- [TASK]: Your response should be an exact reproduction of the data below, beginning at the line containing "Perusahaan di Tangerang" and ending with the final line.
[Opening MATERIAL FOR THE TASK section]
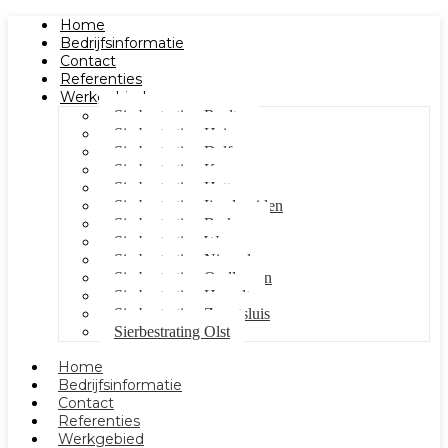
Home
Bedrijfsinformatie
Contact
Referenties
Werkgebied
Sierbestrating Raalte
Sierbestrating Heino
Sierbestrating Dalfsen
Sierbestrating Kampen
Sierbestrating Hattem
Sierbestrating Ijsselmuiden
Sierbestrating Berkum
Sierbestrating Wezep
Sierbestrating Nieuwleusen
Sierbestrating Oudleusen
Sierbestrating Hasselt
Sierbestrating Zwartsluis
Sierbestrating Olst
Home
Bedrijfsinformatie
Contact
Referenties
Werkgebied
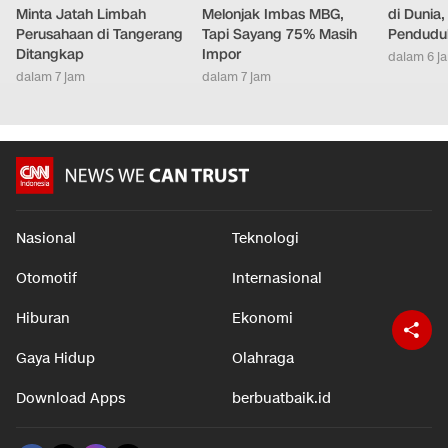
Minta Jatah Limbah
Melonjak Imbas MBG,
di Dunia
Perusahaan di Tangerang
Tapi Sayang 75% Masih
Pendudu
Ditangkap
Impor
dalam 6 j
dalam 7 jam
dalam 7 jam
Nasional
Teknologi
Otomotif
Internasional
Hiburan
Ekonomi
Gaya Hidup
Olahraga
Download Apps
berbuatbaik.id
[Closing MATERIAL FOR THE TASK section]
- [EXERCISE RESPONSE]:
Perusahaan di Tangerang
Tapi Sayang 75% Masih
Pendudu
Ditangkap
Impor
dalam 6 j
dalam 7 jam
dalam 7 jam
Nasional
Teknologi
Otomotif
Internasional
Hiburan
Ekonomi
Gaya Hidup
Olahraga
Download Apps
berbuatbaik.id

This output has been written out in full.